1244 GMT December 08, 2019
Biden, a former vice president, also vowed to respond to a “full-blown recession” among US manufacturers by quadrupling funding for public-partnerships that support those businesses and by investing $6 billion over three years in places that have experienced mass layoffs, Reuters.com reported.
Democrats are proposing vast new federal government spending and programs as they vie for the nomination to challenge Republican President Donald Trump for the White House in November 2020. Trump has touted his mix of tax and regulation cuts as an elixir, and under his administration a record-long US economic expansion continued, pushing unemployment to half-century lows.
Yet Democrats criticize Trump’s approach to a trade war with China as punishing manufacturers and they say his policies have aggravated wealth and income inequality. They also want government to more to address the threat of climate change.
Biden’s new, 12-page policy plan proposes financing for its recommendations, including funneling more money to regions with high poverty rates and pushing the United States to net-zero greenhouse emissions by 2050, by raising corporate taxes and ending subsidies for fossil fuels.
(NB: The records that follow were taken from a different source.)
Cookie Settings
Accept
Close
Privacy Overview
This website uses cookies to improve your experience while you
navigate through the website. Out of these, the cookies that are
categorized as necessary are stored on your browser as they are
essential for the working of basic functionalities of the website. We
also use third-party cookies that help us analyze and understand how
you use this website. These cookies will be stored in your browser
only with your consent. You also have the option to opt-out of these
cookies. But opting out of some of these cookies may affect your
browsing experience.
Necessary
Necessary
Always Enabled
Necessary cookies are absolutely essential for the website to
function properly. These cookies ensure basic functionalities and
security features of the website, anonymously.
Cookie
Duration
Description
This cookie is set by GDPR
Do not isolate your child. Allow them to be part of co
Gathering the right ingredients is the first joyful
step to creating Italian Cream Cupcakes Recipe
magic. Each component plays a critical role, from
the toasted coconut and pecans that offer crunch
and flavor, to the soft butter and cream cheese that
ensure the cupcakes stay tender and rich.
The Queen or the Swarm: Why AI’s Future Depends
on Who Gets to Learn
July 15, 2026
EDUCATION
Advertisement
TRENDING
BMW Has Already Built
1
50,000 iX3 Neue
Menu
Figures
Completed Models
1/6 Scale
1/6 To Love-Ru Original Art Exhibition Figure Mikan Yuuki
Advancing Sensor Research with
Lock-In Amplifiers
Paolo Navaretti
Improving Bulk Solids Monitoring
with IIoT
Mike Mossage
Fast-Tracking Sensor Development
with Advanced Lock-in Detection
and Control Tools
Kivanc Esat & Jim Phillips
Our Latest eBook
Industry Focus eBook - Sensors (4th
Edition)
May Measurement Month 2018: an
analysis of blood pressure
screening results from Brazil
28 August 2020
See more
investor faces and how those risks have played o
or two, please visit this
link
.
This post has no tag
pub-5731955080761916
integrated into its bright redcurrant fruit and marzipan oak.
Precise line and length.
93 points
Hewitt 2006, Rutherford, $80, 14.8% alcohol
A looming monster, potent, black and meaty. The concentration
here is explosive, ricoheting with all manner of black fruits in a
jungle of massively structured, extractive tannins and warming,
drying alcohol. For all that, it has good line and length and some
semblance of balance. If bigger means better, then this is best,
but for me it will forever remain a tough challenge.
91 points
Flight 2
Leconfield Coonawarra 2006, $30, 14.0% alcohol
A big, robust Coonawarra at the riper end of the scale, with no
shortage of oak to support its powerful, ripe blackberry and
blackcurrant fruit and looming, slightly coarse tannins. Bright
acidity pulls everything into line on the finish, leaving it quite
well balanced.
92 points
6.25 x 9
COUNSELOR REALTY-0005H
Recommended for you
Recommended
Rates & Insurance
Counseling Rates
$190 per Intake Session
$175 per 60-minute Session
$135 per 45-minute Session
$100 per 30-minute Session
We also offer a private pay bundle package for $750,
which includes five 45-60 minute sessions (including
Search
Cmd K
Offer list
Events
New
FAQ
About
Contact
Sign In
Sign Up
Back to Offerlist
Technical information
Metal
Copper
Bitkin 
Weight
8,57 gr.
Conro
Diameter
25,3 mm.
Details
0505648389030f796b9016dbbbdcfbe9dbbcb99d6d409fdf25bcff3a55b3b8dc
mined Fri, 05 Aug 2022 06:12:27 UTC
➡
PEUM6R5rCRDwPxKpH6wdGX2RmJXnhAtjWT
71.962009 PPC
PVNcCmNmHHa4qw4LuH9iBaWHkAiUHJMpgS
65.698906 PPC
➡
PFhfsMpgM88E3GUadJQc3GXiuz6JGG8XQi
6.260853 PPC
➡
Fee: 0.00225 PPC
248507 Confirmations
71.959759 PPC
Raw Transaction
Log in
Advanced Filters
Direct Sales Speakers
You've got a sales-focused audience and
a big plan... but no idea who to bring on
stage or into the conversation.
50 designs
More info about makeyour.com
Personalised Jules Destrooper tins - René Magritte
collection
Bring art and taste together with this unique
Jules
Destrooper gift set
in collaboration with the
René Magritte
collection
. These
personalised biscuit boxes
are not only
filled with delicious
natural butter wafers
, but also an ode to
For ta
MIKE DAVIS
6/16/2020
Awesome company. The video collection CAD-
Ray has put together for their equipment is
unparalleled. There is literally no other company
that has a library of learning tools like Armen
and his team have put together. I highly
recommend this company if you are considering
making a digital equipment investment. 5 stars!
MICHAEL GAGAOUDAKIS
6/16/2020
Many of the proposals require congressional support to become reality.
While the need for a US infrastructure investment is regarded as a point of bipartisan consensus, Trump and congressional leaders have failed to agree on a major bill to repair and replace aging and dangerous bridges, airports, water pipes and schoolhouses.
In April, President Trump and Democratic leaders agreed to spend $2 trillion on infrastructure, without hashing out a way to pay for it. Weeks later, Trump abruptly canceled a follow-up meeting after criticizing congressional investigations.
A stimulus plan including a smaller set of infrastructure investments passed in 2009 when Biden was vice president, but it faced significant Republican opposition despite being positioned as a measure to counteract a major recession at the time. Biden oversaw the program’s spending.